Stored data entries
******

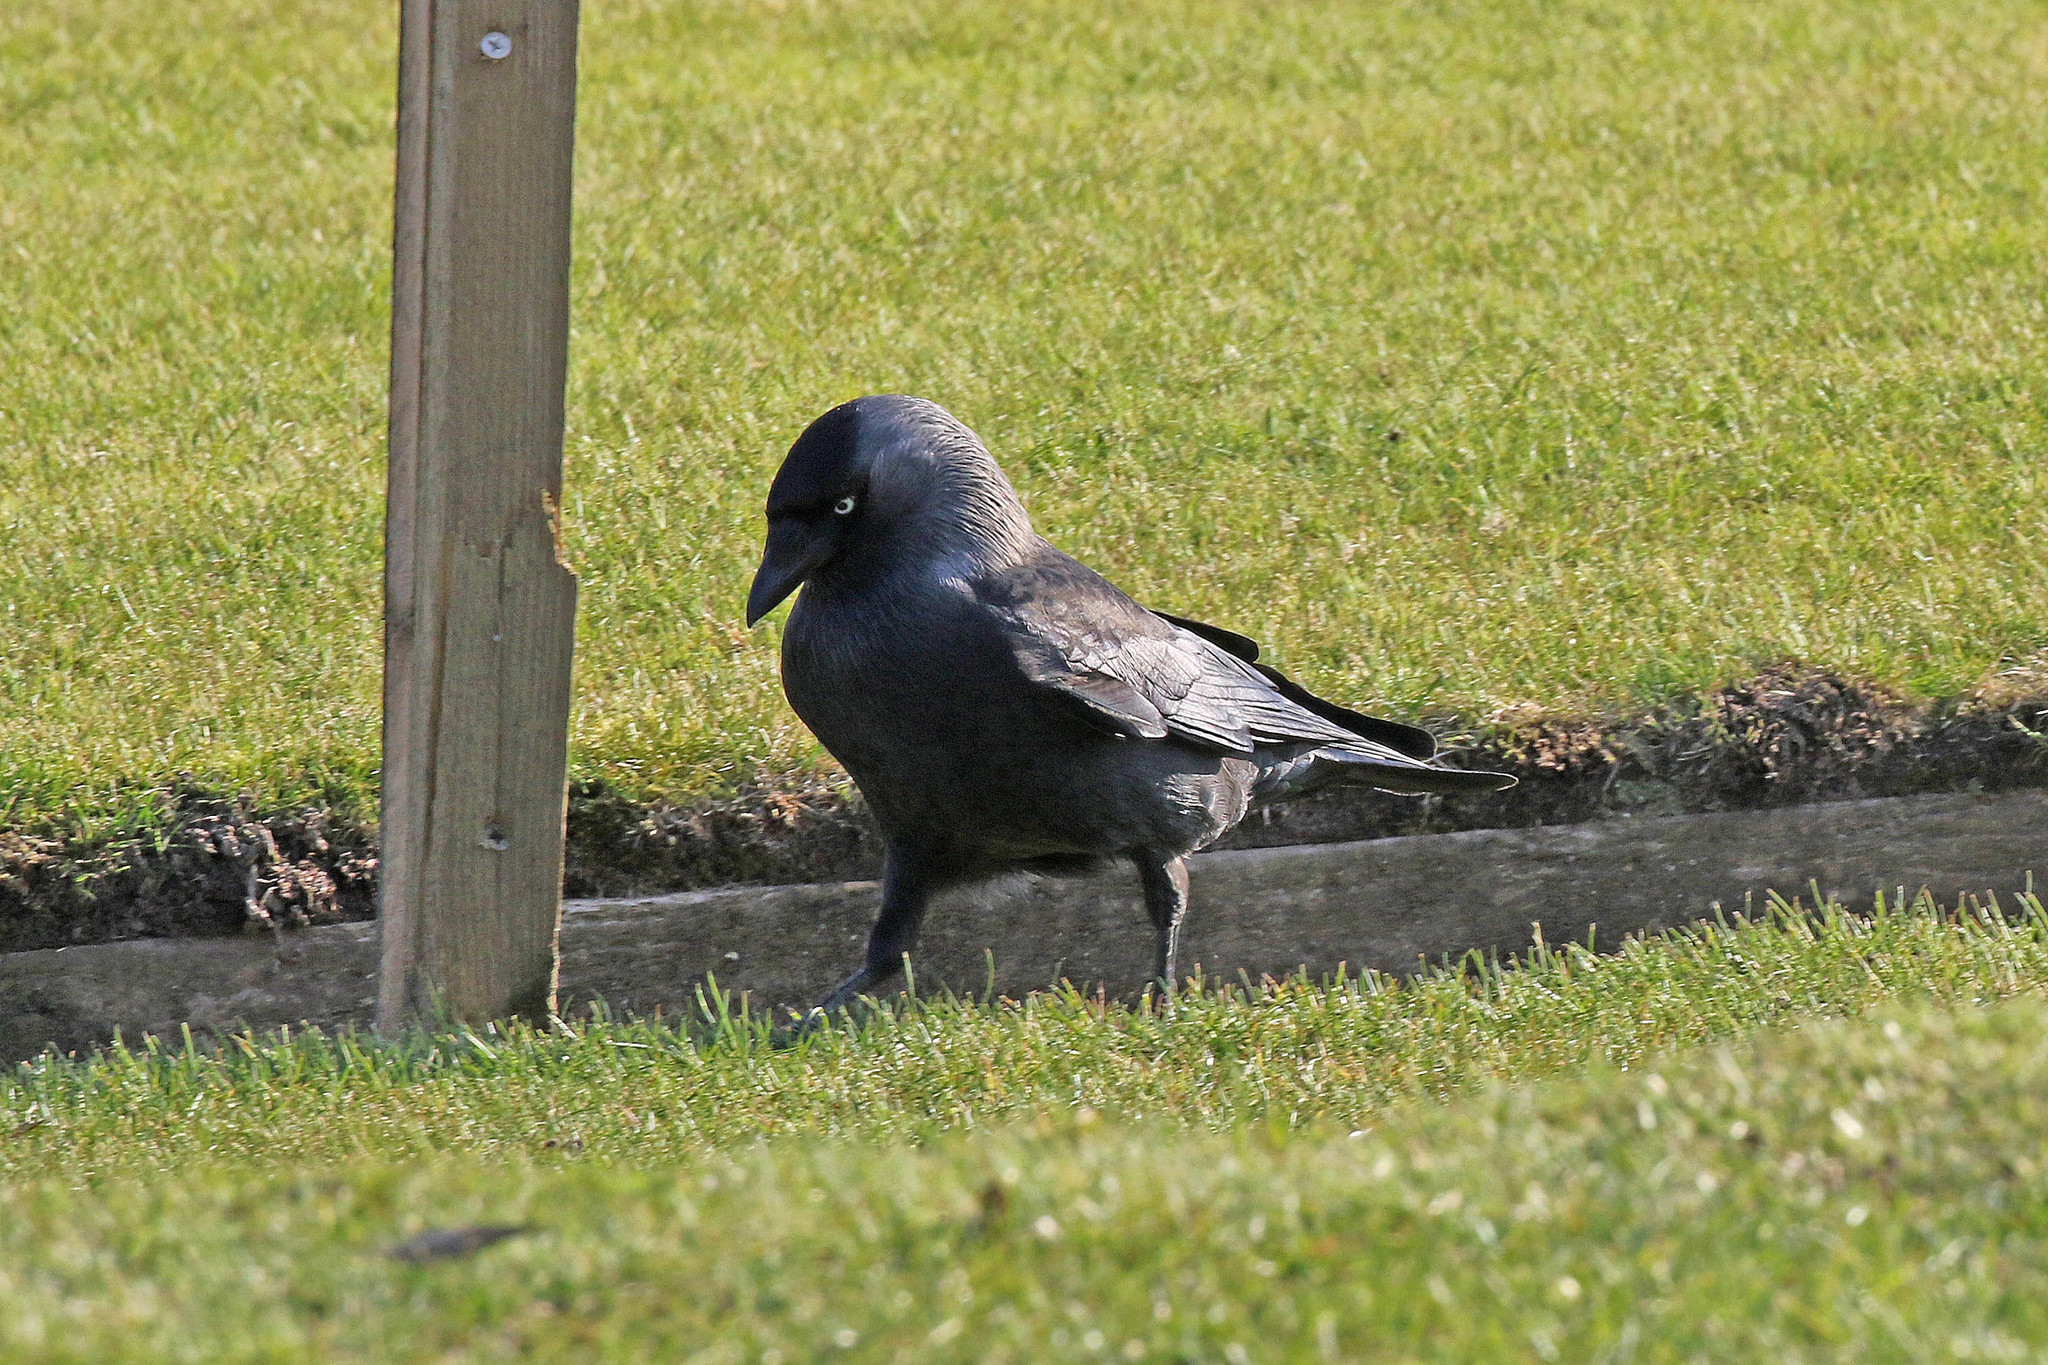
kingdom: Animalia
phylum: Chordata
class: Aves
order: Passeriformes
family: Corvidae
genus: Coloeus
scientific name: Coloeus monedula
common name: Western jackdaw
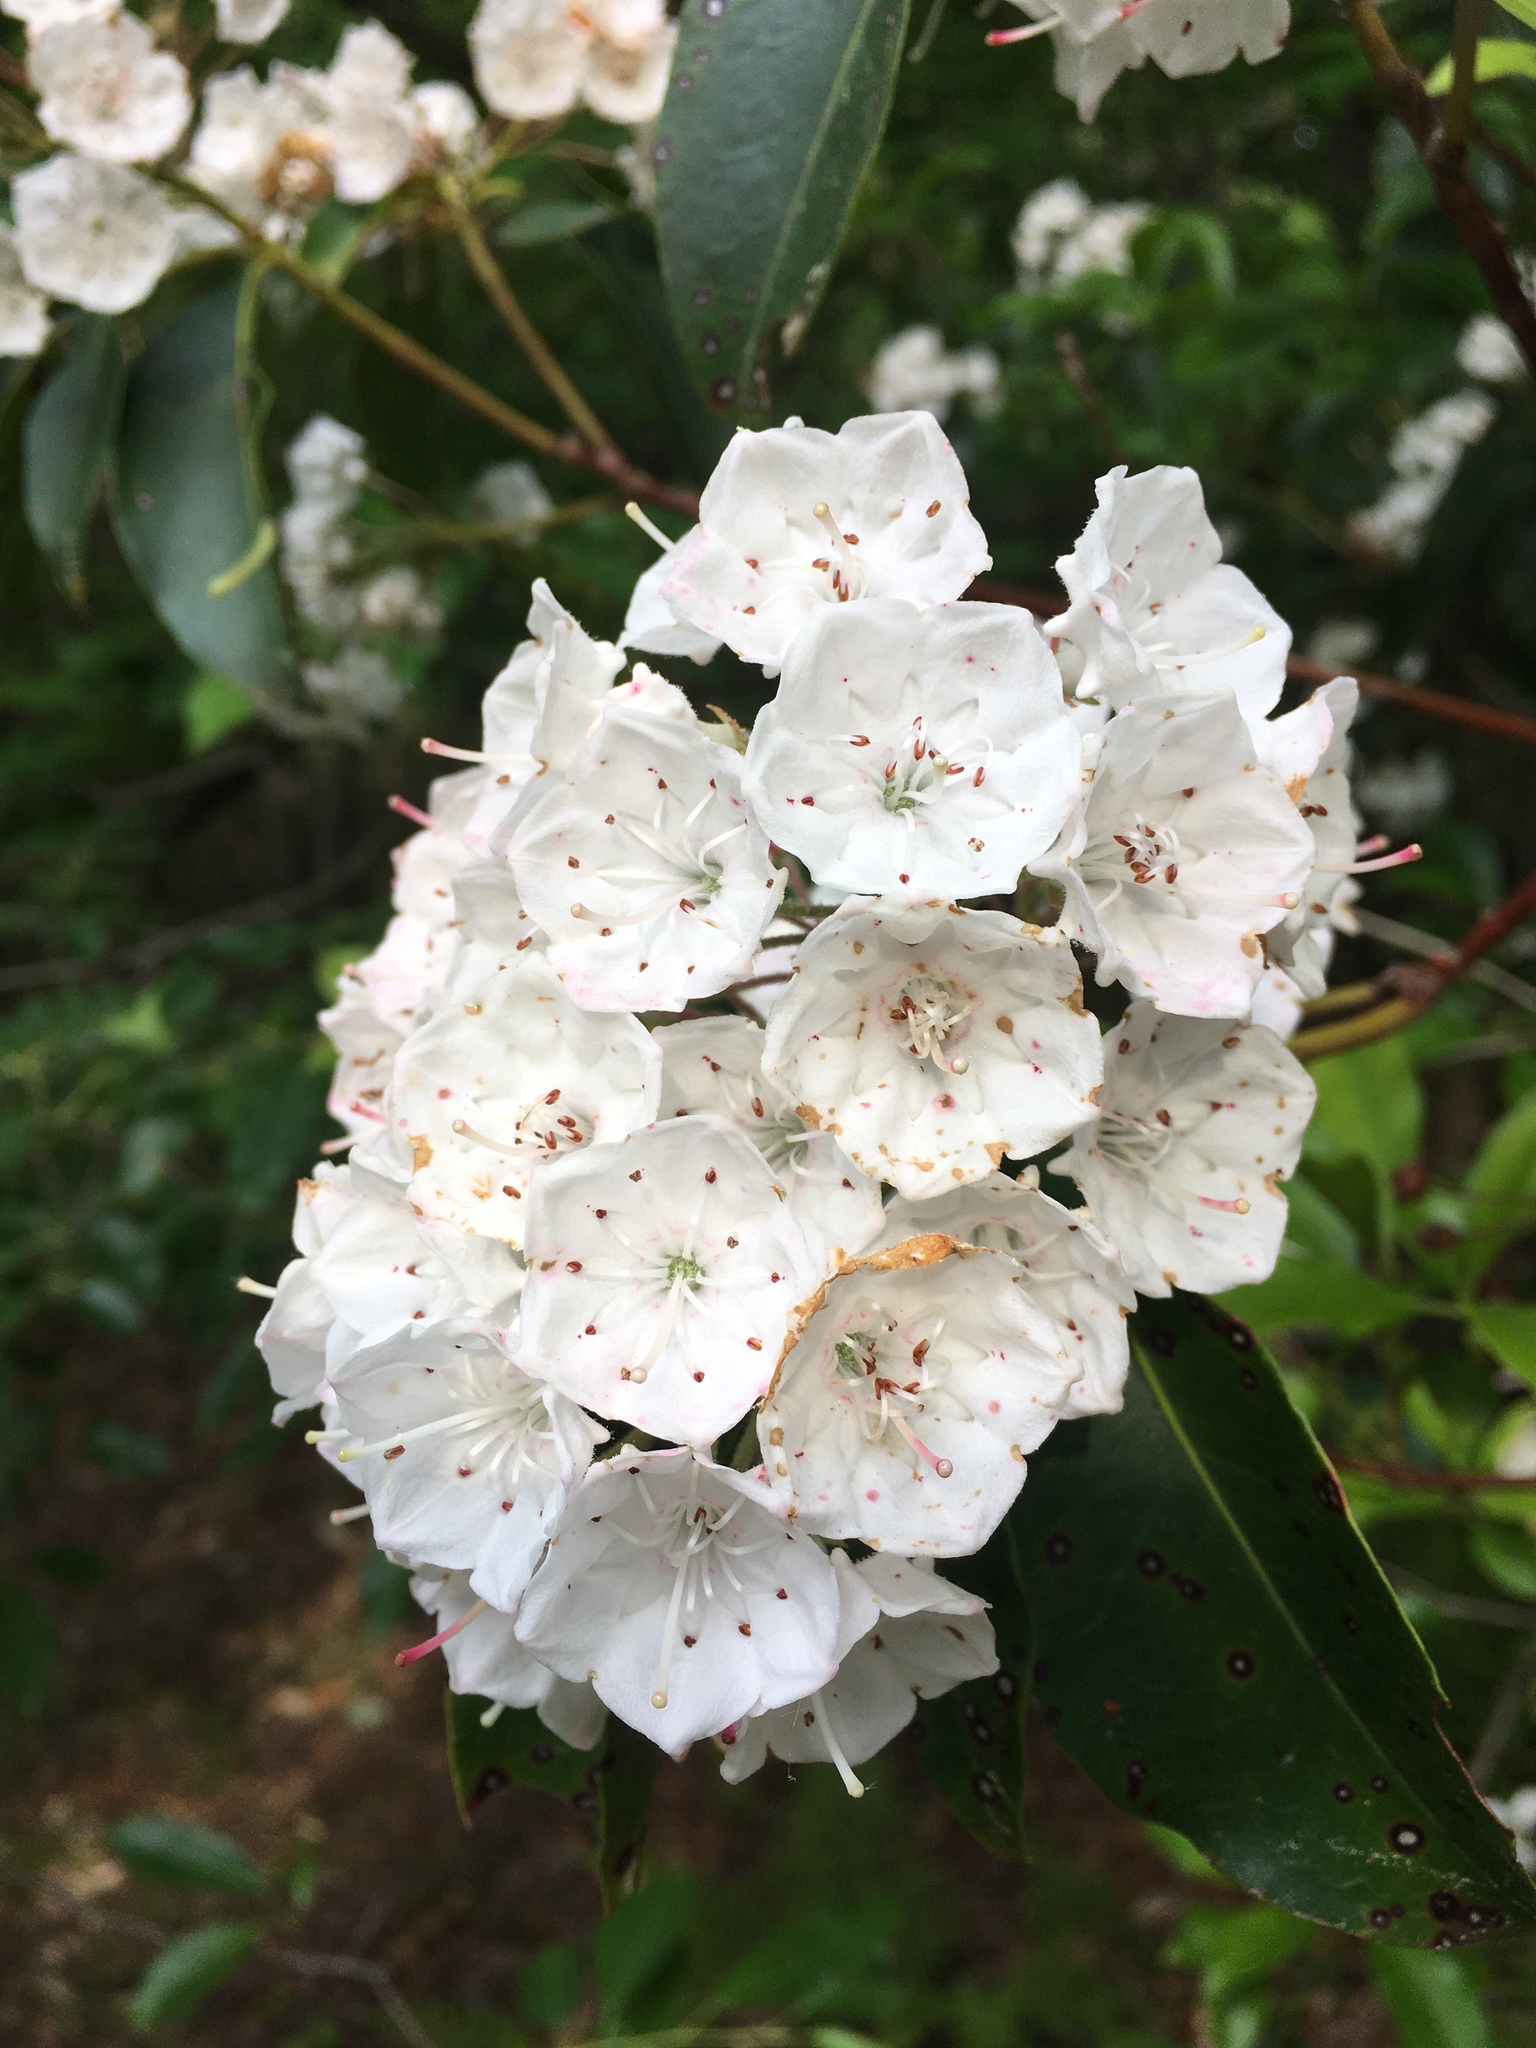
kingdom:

******

TASK
Copy every line of the rows above word for word, leaving out the pictures.

WRITTEN RESPONSE
kingdom: Animalia
phylum: Chordata
class: Aves
order: Passeriformes
family: Corvidae
genus: Coloeus
scientific name: Coloeus monedula
common name: Western jackdaw
kingdom:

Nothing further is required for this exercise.